How to Install Cursor on Your Device (Windows, Mac & Linux)
What Is Cursor?
Cursor is an AI-native code editor forked from Visual Studio Code. It preserves the VS Code extension ecosystem, keybindings, and workspace model while adding inline AI completion, chat with codebase context, multi-file edits, and agentic workflows that can run terminal commands. For Salesforce developers, Cursor has become a practical replacement for VS Code when building Lightning Web Components, Apex classes, OmniStudio DataRaptors, and integration middleware — especially when paired with the Salesforce Extension Pack and Claude or GPT models.
Ranburg LLP consultants in Jaipur use Cursor daily on client engagements. This guide covers download, installation on Windows and macOS, Linux options, first-run configuration, importing VS Code settings, and preparing a Salesforce DX project.
Download Cursor
Visit cursor.com and click Download. The site auto-detects your operating system. Cursor offers stable releases for Windows (x64 and ARM64 where available), macOS (Universal), and Linux (.AppImage or package formats depending on release channel). Always download from the official site or verified package repositories — third-party mirrors may bundle malware.
Install Cursor on Windows
Run the downloaded CursorUserSetup.exe (name may vary by version). Choose install location — default Program Files is fine. Optionally add Cursor to the PATH and create a desktop shortcut. Launch Cursor, sign in with email, Google, or GitHub to sync settings and activate AI features. Windows Defender may scan the installer; this is normal for Electron-based applications.
Import Settings from VS Code
On first launch, Cursor offers to import extensions, themes, and keybindings from VS Code. Accept if you already develop Salesforce with VS Code — your Salesforce Extension Pack, Prettier config, and ESLint rules transfer in one step. If import fails, manually install Salesforce Extension Pack from the Extensions marketplace inside Cursor.
Install Cursor on Mac
Open the .dmg, drag Cursor to Applications, and launch. macOS may prompt for accessibility permissions if you use AI features that interact with the terminal or window management — grant only what you trust. Add Cursor to the Dock. Mac developers often use Cursor alongside Salesforce CLI in iTerm or the integrated terminal.
Install Cursor on Linux
Download the AppImage or .deb package from cursor.com. For AppImage: chmod +x Cursor.AppImage and run. For Debian/Ubuntu: sudo dpkg -i cursor.deb. Install libfuse dependencies if the AppImage fails to start. Linux support is popular among backend engineers running Salesforce CLI in headless CI-like local environments.

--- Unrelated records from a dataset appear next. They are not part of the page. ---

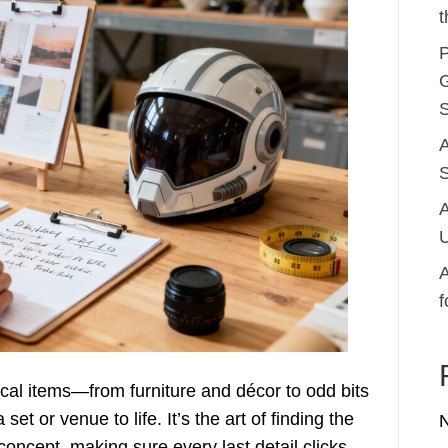
t
P
G
S
A
S
A
U
A
f
sical items—from furniture and décor to odd bits
et or venue to life. It’s the art of finding the
 concept, making sure every last detail clicks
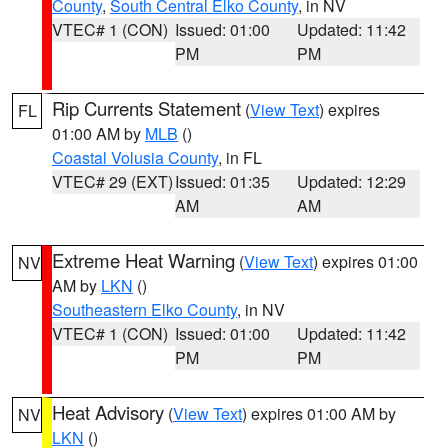
County
,
South Central Elko County
, in NV
VTEC# 1 (CON)
Issued: 01:00
Updated: 11:42
PM
PM
Rip Currents Statement
(
View Text
) expires
FL
01:00 AM by
MLB
()
Coastal Volusia County
, in FL
VTEC# 29 (EXT)
Issued: 01:35
Updated: 12:29
AM
AM
Extreme Heat Warning
(
View Text
) expires 01:00
NV
AM by
LKN
()
Southeastern Elko County
, in NV
VTEC# 1 (CON)
Issued: 01:00
Updated: 11:42
PM
PM
Heat Advisory
(
View Text
) expires 01:00 AM by
NV
LKN
()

Sign In and Choose an AI Plan
Cursor requires an account for AI features. Free tier includes limited completions and chat; Pro unlocks higher limits, premium models, and background agents. Business plans add team admin and privacy controls. In Settings → Models, select default models for chat and autocomplete — many Salesforce developers prefer Claude Sonnet or GPT-4 class models for Apex generation.
Configure Cursor for Salesforce Development
Install these extensions: Salesforce Extension Pack (or individual Salesforce DX, Apex, LWC extensions), Prettier, ESLint, and XML tools for metadata. Install Salesforce CLI globally: npm install -g @salesforce/cli or use the official installer. Authorize a Dev Hub or sandbox: sf org login web --alias mySandbox. Open your SFDX project folder in Cursor — the AI can then index Apex, LWC, and XML metadata for context-aware suggestions.
Create a .cursorrules File for Salesforce
Add a .cursorrules or project rules file at the repo root instructing the AI to follow Salesforce best practices: bulkified Apex, no SOQL in loops, use @AuraEnabled(cacheable=true) appropriately, and respect naming conventions. Ranburg repositories include rules for Industries vs Revenue Cloud boundaries so generated code aligns with architecture standards.
Keyboard Shortcuts and Daily Workflow
Learn Cursor-specific shortcuts: inline edit (Cmd/Ctrl+K), chat panel (Cmd/Ctrl+L), and composer for multi-file changes. Use @-mentions in chat to reference files, folders, or documentation. For Salesforce, @-mention a trigger class when asking for test coverage improvements. Commit frequently — AI edits can introduce subtle governor limit violations.
Privacy and Enterprise Considerations
Review Cursor's privacy mode and business terms before opening customer repos. Some enterprises require Privacy Mode to prevent code from training models. Air-gapped or highly regulated clients may prohibit cloud AI entirely — know your contract. Ranburg uses client-approved tooling lists and never pastes production credentials into prompts.
After installation, read our guides on using Cursor and Claude together for Salesforce development to maximize productivity on OmniStudio, LWC, and integration projects.
FAQ
Cursor is based on VS Code but adds AI features. Most VS Code extensions work in Cursor.